In short, I agree with you.

If I were to make a raw format for computerized transfer of ballot 
counts, it would be like this:

First bit: determines format type.

If the format type is 1, then
next 31 bits determine length of profile number (in bytes; call this x),
next 32 bits determine length of "how many voted" field (in bytes; call 
this y).

Then, for as many times as needed:

x bytes: profile number (according to a bijection between orderings and 
integers),
y bytes: how many voted this way.

If the profile numbers are in sorted order, adding a new ordering 
entails sorting the entire data, and so is slow. If the profile numbers 
are not, then adding a new ordering is quick, but determining which 
ordering to increment is slow (linear search).

If the format type is 0, then
next 31 bits determine length of "how many voted" field (call it y).

Then, for as many times as there are possible orderings,

y bytes: how many voted this way (i.e. first y bytes: how many voted 
according to the ordering represented by 0, second y bytes: how many 
voted according to the ordering represented by 1, etc).

COLLECTED DATA |

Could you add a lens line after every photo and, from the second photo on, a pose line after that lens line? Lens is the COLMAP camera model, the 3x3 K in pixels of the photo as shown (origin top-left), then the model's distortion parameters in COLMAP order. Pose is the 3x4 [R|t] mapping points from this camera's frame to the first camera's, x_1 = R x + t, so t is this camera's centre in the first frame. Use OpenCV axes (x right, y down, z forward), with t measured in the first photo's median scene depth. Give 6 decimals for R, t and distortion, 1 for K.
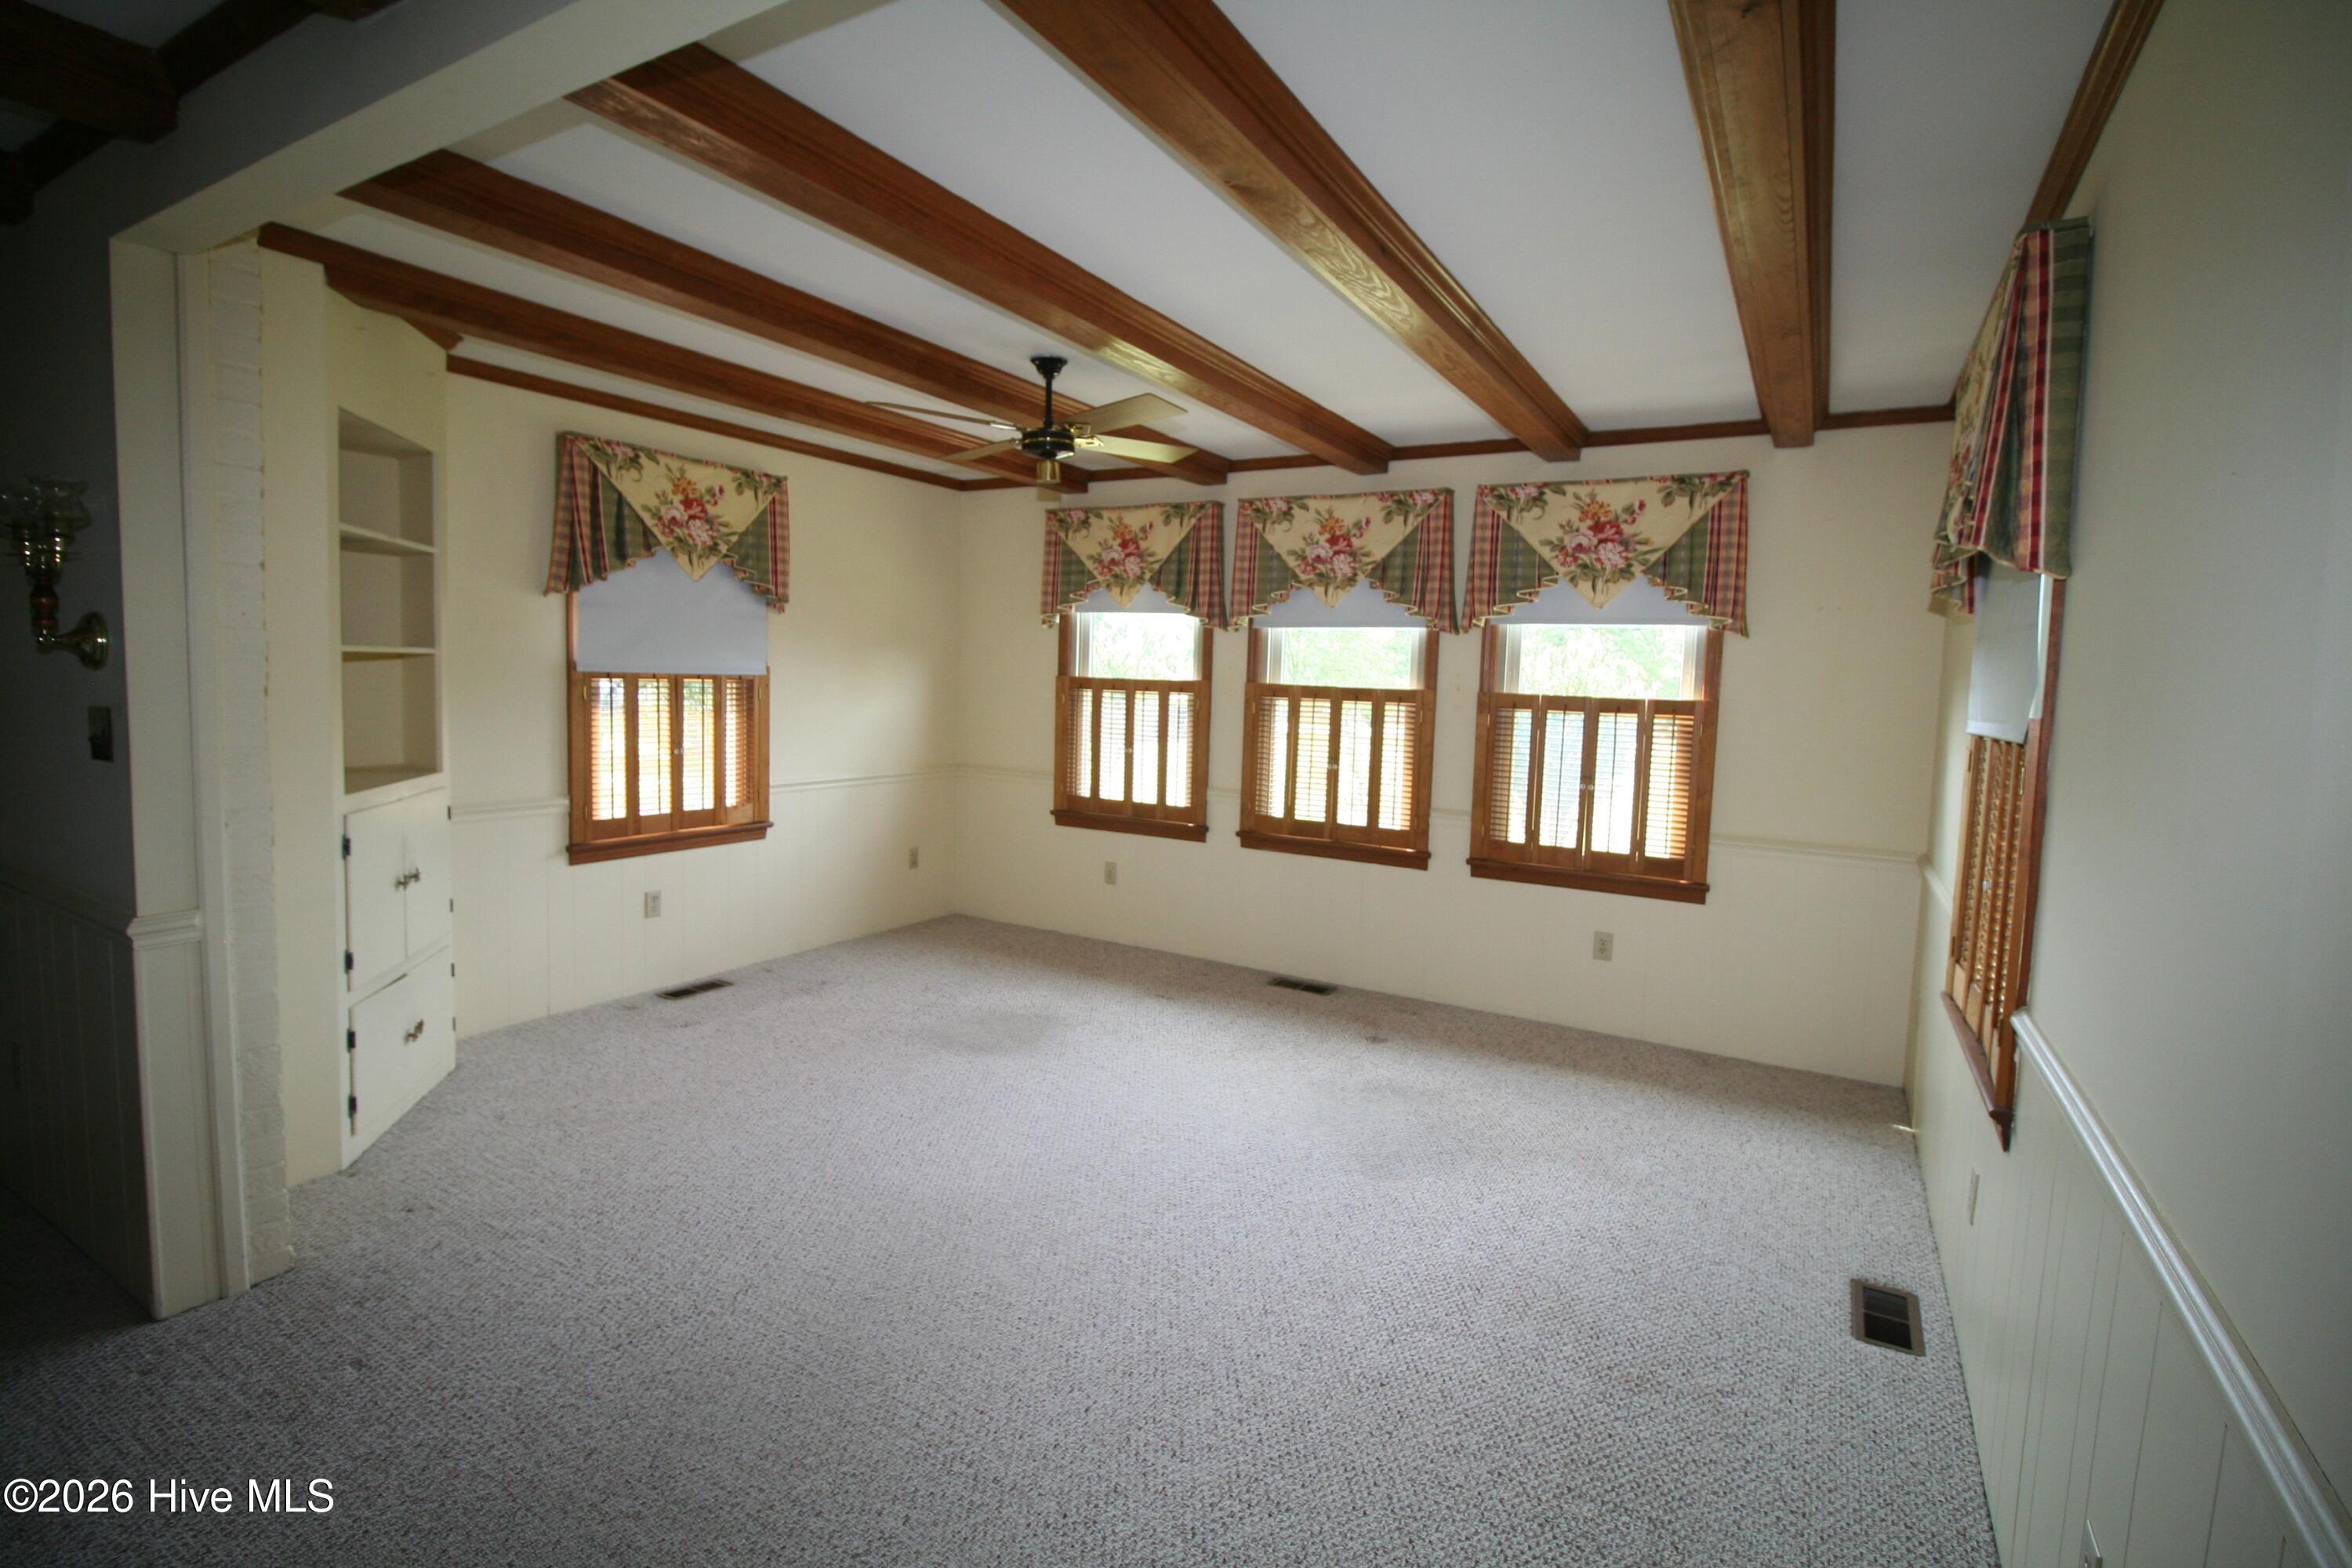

ACTIVITIES |
A – Please copy the ballot-count format text above from "If the format type is 0, then" up to and including "by 1, etc).".
B – Answer these questions from the ballot-count format text above:
(i) In format type 1, how many bits set the length of the profile number?
(ii) When the profile numbers are kept in sorted order, why is adding a new ordering slow?
(iii) In format type 0, how many times does the y-byte "how many voted" field repeat?
C – Go on with the ballot-count format text from the point where it stops.

RESPONSE LIST |
A –
If the format type is 0, then
next 31 bits determine length of "how many voted" field (call it y).

Then, for as many times as there are possible orderings,

y bytes: how many voted this way (i.e. first y bytes: how many voted 
according to the ordering represented by 0, second y bytes: how many 
voted according to the ordering represented by 1, etc).

B –
(i) 31 bits.
(ii) Because it entails sorting the entire data.
(iii) As many times as there are possible orderings.

C –
You'd also need a list of the candidates, because ordering-integer 
bijections only report the ordering in terms of "first candidate > 
second candidate > third candidate".

For all practical purposes, except when there are only a few candidates, 
the first format (1) would be much more compact than the second - which 
is the point you're making. The data is probably quite compressible as well.

-

If the system is direct electronic, a unary count might make more sense. 
Have the entire thing either on a CD-R or on a PROM. In the PROM 
example, every time someone votes, burn a fuse for the ordering he voted 
and an antifuse for all the other orderings. For a CD-R, the concept is 
the same, but the execution might be more difficult, since you can't 
address it on a bit level.

But then I don't really like direct electronic machines, and I'd prefer 
them to be nothing more than expensive pencils - producing paper output 
and otherwise not being involved in the process.

>> There is a way to avoid such massive reporting, which is to report
>>  interactively, which is what is done in Australia. Only one set of
>>  totals is reported from a precinct at a time, the totals for the 
>> current round. (which can be just uncovered votes due to
>> eliminations that have been reported to the precinct from central
>> tabulation.)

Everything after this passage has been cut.